Thanks for all the suggestions.....

The courier company are processing a claim and it looks like they will pay for a local casting company to make a new lid so thats one issue solved 

Its come with a supernova chuck which is threaded for the rhs, if I have understood correctly I can order either a left hand threaded insert or a dual thread insert like this https://www.stilesandbates.co.uk/produc ... 80/sn/ITNS Is that correct?

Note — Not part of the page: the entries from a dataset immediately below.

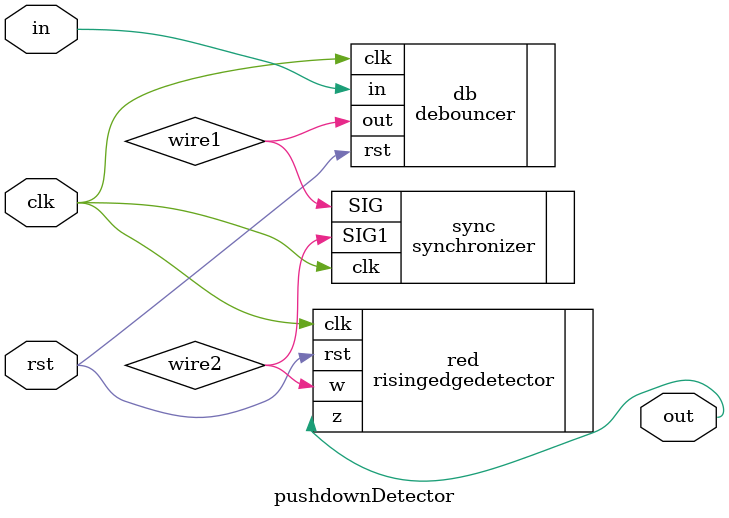
<source format=v>
`timescale 1ns / 1ps


module pushdownDetector(input clk, rst, in, output out );

wire wire1, wire2;
debouncer db(.clk(clk), .rst(rst), .in(in), .out(wire1));
synchronizer sync(.clk(clk), .SIG(wire1), .SIG1(wire2));
risingedgedetector red(.clk(clk), .rst(rst), .w(wire2), .z(out));
endmodule

</source>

Also, oil points/amount...






I guess the sprung ball bearing is it, but what type of oil, how often and applied how?

Thanks for the help!


----------



## BearTricks (9 May 2015)

paul-c":2gqeisbe said:


> chipmunk":2gqeisbe said:
> 
> 
> > FWIW I'd be inclined to have a go at just mending the lid with epoxy/body filler with some reinforcement on the inside. If you rub it down on the outside and scrape the mating surface clean and flat it'll do it's job as a lid and all will be hidden anyway. It's not structural and is really only needed to stop anything falling into the pulleys. Your lathe is presumably to use and not to look at anyway.
> ...



Managed to whack my fingers on a still spinning belt I was too eager to change the position of today. Luckily it was on the slowest speed when I misjudged how long it would take to slow to a halt or I might have got more that a bruise on the end of my finger.


----------